Junior Seiler awarded Truman Scholarship

Already a veteran of Capitol Hill, Seiler wants to represent Gen Z in Congress

Truman Scholar Isaac Seiler wants to champion laws and policies that protect civil liberties. (Photo: Danny Reise/Washington University)

Isaac Seiler, a junior studying sociology and political science in Arts & Sciences at Washington University in St. Louis, has won the Truman Scholarship, the leading graduate fellowship for students who are committed to careers in public service. He will receive up to $30,000 for graduate education.

A fierce champion of civil liberties, Seiler ultimately aspires to run for federal office.

“I hope to do one primary thing during my career: Fight for Americans’ civil rights, particularly within the context of religion and the separation of church and state,” Seiler, of Grand Rapids, Mich., wrote in his application.

At 22, Seiler already has accomplished more than many Capitol Hill veterans. Prior to enrolling at WashU in 2023 as a transfer student, he was the youngest communications director in congressional history, serving the people of his home district. He responded to reporters, organized town halls and developed an effective and transparent communications strategy. 

“The work was not easy, but I fell in love with it,” Seiler wrote. “My primary directive was simple: to communicate effectively with the people of West Michigan. More than that, I saw my duty as connecting constituents to essential resources and information.” 

Seiler said his time in Washington sparked both a passion for public service and the desire to finish his undergraduate education. Seiler dropped out of college at a private Christian university in 2022 after a professor lost his job after officiating at a same-sex wedding. Before leaving, Seiler organized classmates to protect and advocate for LGBTQ+ students, but to no avail.

“Though this experience was difficult, I learned a critical lesson: Leadership means helping, supporting and uniting people in your community to do something right,” Seiler wrote.

Chancellor Andrew D. Martin surprised Seiler with the news in his research methods course. (Video: Sanchali Pothuru/Washington University)

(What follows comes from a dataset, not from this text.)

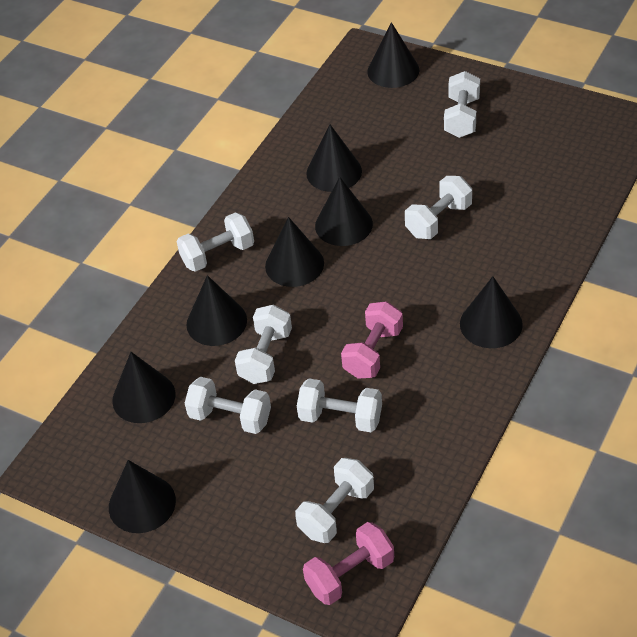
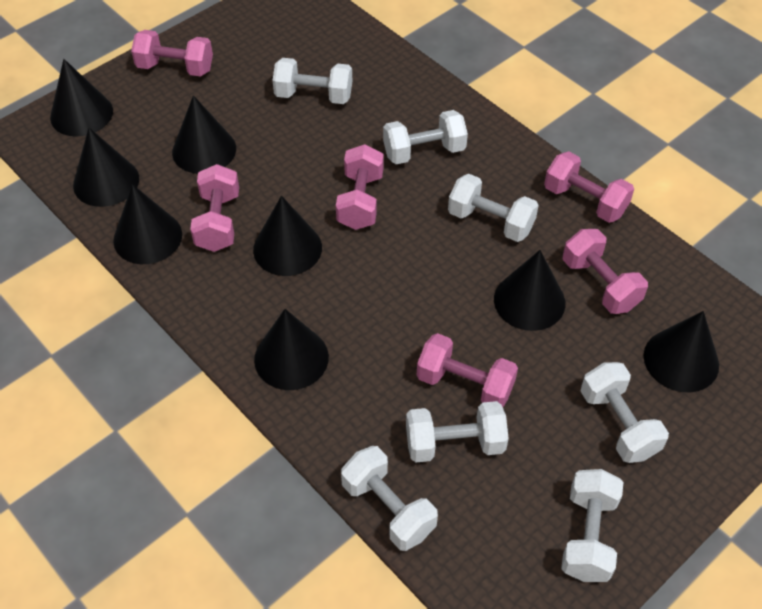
pink dumbbell: [303,522,394,605] [341,301,403,379] = 2 -> [131,30,213,77] [190,164,239,252] [336,144,384,230] [417,333,518,407] [544,151,634,223] [563,229,648,314] = 6

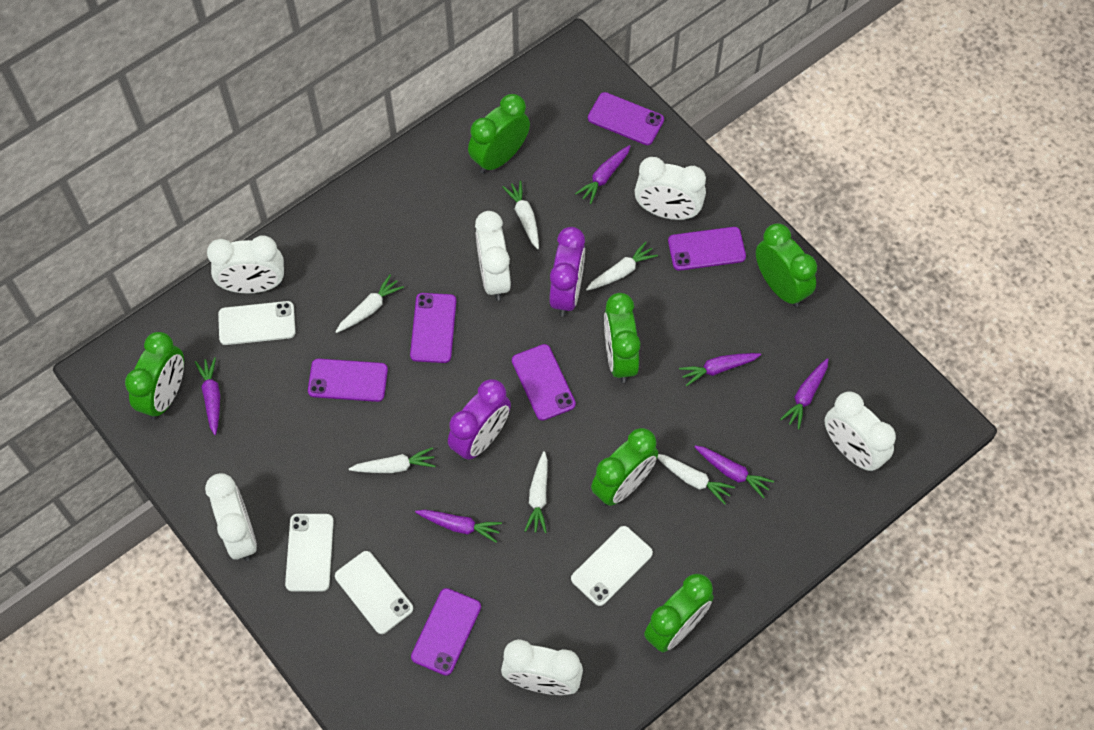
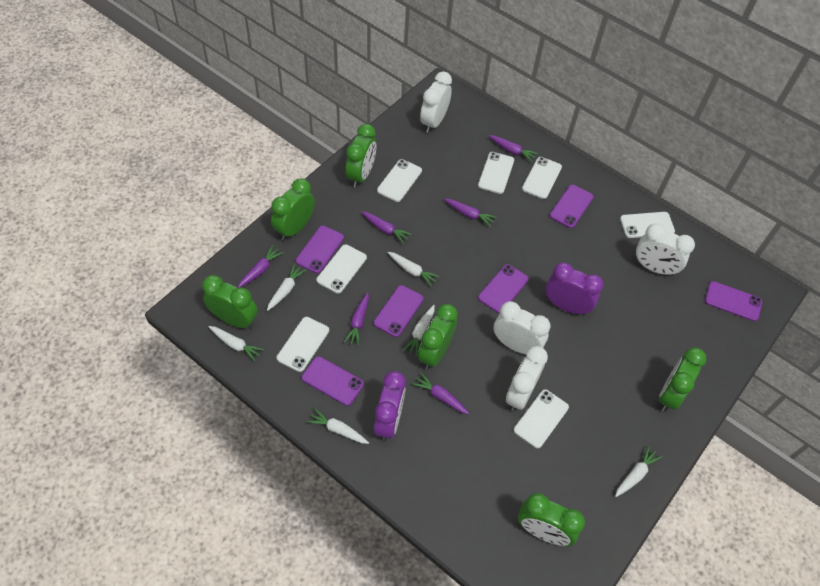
white clock: [205,473,257,561] [207,236,284,293] [475,211,511,301] [501,639,583,695] [634,157,706,220] [824,392,896,472] = 6 -> [420,71,452,133] [493,301,550,354] [506,346,548,412] [636,223,695,276] = 4
white phone: [218,301,296,345] [285,514,334,592] [335,551,413,634] [571,526,653,606] = 4 -> [277,317,329,372] [316,244,367,294] [377,159,422,202] [478,152,514,194] [514,389,569,448] [522,157,562,199] [620,212,675,238] = 7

Seiler chose WashU, in part, for its support of LGBTQ+ students like him. He was brought up in a conservative community where LGBTQ+ identity was often framed as sinful, and he sought a university that would value him for who he is and what he offers. At WashU, Seiler has found community and distinguished himself as a scholar, said Brooke Taylor, an assistant dean and fellowships director in Arts & Sciences. He has joined the Student Life newspaper, serves on the Title IX Advisory Committee and is a teaching assistant for Caitlyn Collins, an associate professor of sociology.

“Our committee found Isaac to be outstanding in his earnest commitment to civil liberties and unique in his compassionate and sympathetic understanding of people who vote very differently than he does,” Taylor wrote in the university’s endorsement. “Isaac’s humor, honesty and empathy, along with his unique professional experience and his desire to build relationships across and beyond political affiliations, make him an excellent candidate for the Truman Scholarship.” 

After graduation, Seiler plans to first serve in the Peace Corps and then earn a degree in either law or public policy. Afterward, he hopes to work at a nonprofit civil defense organization and, ultimately, to run for elected office. Seiler said his interactions with Rep. Maxwell Frost, D-Fla., the first member of Generation Z elected to Congress, convinced him that Congress needs young leaders.

“Despite often being the only young person in the room, he brought conviction and enthusiasm to his job, all while being approachable and accessible,” Seiler said. “Congressman Frost’s story made me realize that young people should run for Congress because Gen Z must have a voice, especially at the highest level of government.” 

Seiler was one of 62 scholars selected from a competitive field of about 800 applicants. Amelia Letson, a junior studying political science and women, gender and sexuality studies in Arts & Sciences, and Logan Flori, a senior studying sociology in Arts & Sciences, were named Truman finalists. Recent Truman Scholars are Nidhi Krishnan (2023), Ranen Miao (2022) and Zach Eisner and Max Klapow (2020).